Einsicht in Geschwindigkeitsmessdaten: Grundrechtsklage beim Staatsgerichtshof Hessen

Nach mehreren Verfassungsbeschwerdeverfahren bei den Verfassungsgerichtshöfen im Saarland und Rheinland-Pfalz wurde von unserer Kanzlei Anfang Februar 2020 eine vergleichbare Grundrechtsklage beim Staatsgerichtshof des Landes Hessen eingereicht. Dabei handelt es sich der Sache nach um eine Verfassungsbeschwerde, welche lediglich in Hessen als Grundrechtsklage bezeichnet wird. Im Kern geht es wieder um die Frage, ob Betroffene das Recht haben, Geschwindigkeitsmessungen in gegen sie geführten Bußgeldverfahren zu überprüfen und hierfür Daten bei und Unterlagen bei der Bußgeldstelle anfordern können.

Unser Mandant soll im August 2018 auf der A 7 bei Neuenstein die zulässige Geschwindigkeit von 100 km/h um 22 km/h überschritten haben, weshalb eine Geldbuße von 70 Euro gegen ihn festgesetzt wurde. Um die Messung technisch untersuchen zu lassen, wurden von uns beim zuständigen Regierungspräsidium Kassel u. a. der digitale Datensatz der Messung sowie Wartungsunterlagen zur Messanlage und die Gebrauchsanweisung angefordert. Zudem wurde – wie auch in einem Verfahren im Saarland – beanstandet, dass das Messgerät PoliScan Speed einen Großteil der (Roh-)Messdaten überhaupt nicht speichert und dadurch Überprüfungen zusätzlich erschwert.

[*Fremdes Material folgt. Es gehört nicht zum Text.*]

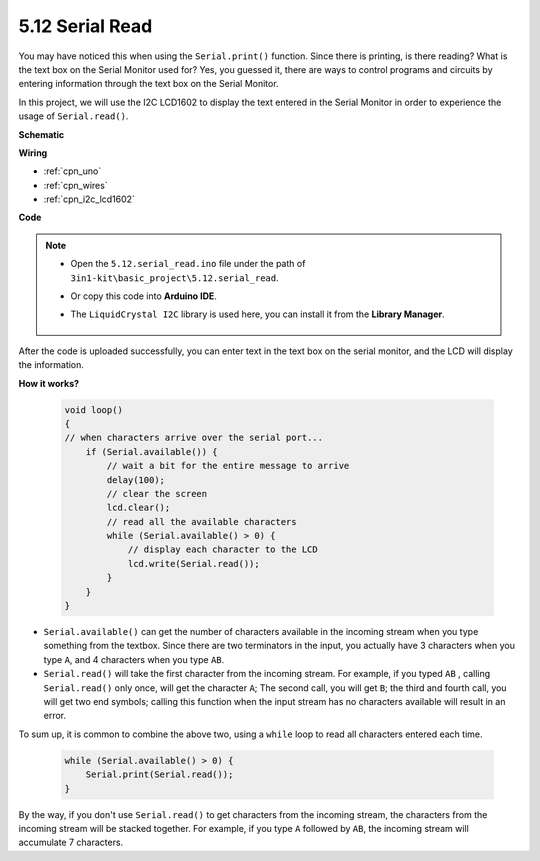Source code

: .. _ar_serial_read:

5.12 Serial Read
======================

You may have noticed this when using the ``Serial.print()`` function.
Since there is printing, is there reading? What is the text box on the Serial Monitor used for?
Yes, you guessed it, there are ways to control programs and circuits by entering information through the text box on the Serial Monitor.

In this project, we will use the I2C LCD1602 to display the text entered in the Serial Monitor in order to experience the usage of ``Serial.read()``.



**Schematic**

.. image:: img/circuit_7.1_lcd1602.png

**Wiring**

.. image:: img/lcd_bb.jpg
    :width: 800
    :align: center


* :ref:`cpn_uno`
* :ref:`cpn_wires`
* :ref:`cpn_i2c_lcd1602`

**Code**

.. note::

    * Open the ``5.12.serial_read.ino`` file under the path of ``3in1-kit\basic_project\5.12.serial_read``.
    * Or copy this code into **Arduino IDE**.
    * The ``LiquidCrystal I2C`` library is used here, you can install it from the **Library Manager**.

        .. image:: ../img/lib_liquidcrystal_i2c.png

.. raw:: html
    
    <iframe src=https://create.arduino.cc/editor/sunfounder01/a6197c53-6969-402e-8930-84a9165397b9/preview?embed style="height:510px;width:100%;margin:10px 0" frameborder=0></iframe>
    
After the code is uploaded successfully, you can enter text in the text box on the serial monitor, and the LCD will display the information.


**How it works?**

    .. code-block:: arduino

        void loop()
        {
        // when characters arrive over the serial port...
            if (Serial.available()) {
                // wait a bit for the entire message to arrive
                delay(100);
                // clear the screen
                lcd.clear();
                // read all the available characters
                while (Serial.available() > 0) {
                    // display each character to the LCD
                    lcd.write(Serial.read());
                }
            }
        }

* ``Serial.available()`` can get the number of characters available in the incoming stream when you type something from the textbox. Since there are two terminators in the input, you actually have 3 characters when you type ``A``, and 4 characters when you type ``AB``.
* ``Serial.read()`` will take the first character from the incoming stream. For example, if you typed ``AB`` , calling ``Serial.read()`` only once, will get the character ``A``; The second call, you will get ``B``; the third and fourth call, you will get two end symbols; calling this function when the input stream has no characters available will result in an error.

To sum up, it is common to combine the above two, using a ``while`` loop to read all characters entered each time.

    .. code-block:: arduino

        while (Serial.available() > 0) {
            Serial.print(Serial.read());
        }

By the way, if you don't use ``Serial.read()`` to get characters from the incoming stream, the characters from the incoming stream will be stacked together.
For example, if you type ``A`` followed by ``AB``, the incoming stream will accumulate 7 characters.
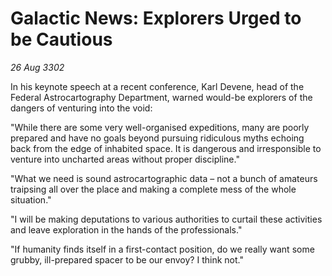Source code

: * Galactic News: Explorers Urged to be Cautious

/26 Aug 3302/

In his keynote speech at a recent conference, Karl Devene, head of the Federal Astrocartography Department, warned would-be explorers of the dangers of venturing into the void: 

"While there are some very well-organised expeditions, many are poorly prepared and have no goals beyond pursuing ridiculous myths echoing back from the edge of inhabited space. It is dangerous and irresponsible to venture into uncharted areas without proper discipline." 

"What we need is sound astrocartographic data – not a bunch of amateurs traipsing all over the place and making a complete mess of the whole situation." 

"I will be making deputations to various authorities to curtail these activities and leave exploration in the hands of the professionals." 

"If humanity finds itself in a first-contact position, do we really want some grubby, ill-prepared spacer to be our envoy? I think not."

Das Regierungspräsidium lehnte eine Übersendung der Unterlagen allerdings ab. Auch das über den Einspruch gegen den Bußgeldbescheid entscheidende Amtsgericht ermöglichte eine Einsichtnahme in die Messunterlagen nicht und bestätigte den Bußgeldbescheid. Die Einholung eines technischen Gutachtens hielt das Gericht nicht für erforderlich, da es das Messgerät als zuverlässig ansah. Den Antrag auf Zulassung der Rechtsbeschwerde gegen dieses Urteil wies das Oberlandesgericht Frankfurt Anfang des Jahres zurück.

Im Verfahren vor dem Staatsgerichtshof in Wiesbaden wird unsererseits nun unter anderem gerügt, dass der Mandant in seinem Recht auf ein faires Verfahren verletzt wurde. Zum einen müssten, wie auch vom Verfassungsgerichtshof des Saarlandes angenommen, die von der Polizei verwendeten Messgeräte ausreichend Daten speichern, um die Messung später nachvollziehen zu können. Zum anderen müsse die Bußgeldstelle zumindest die Daten, die noch vorhanden sind, offenlegen. Ein Zeitpunkt für eine Entscheidung des Staatsgerichtshofs ist derzeit noch nicht absehbar.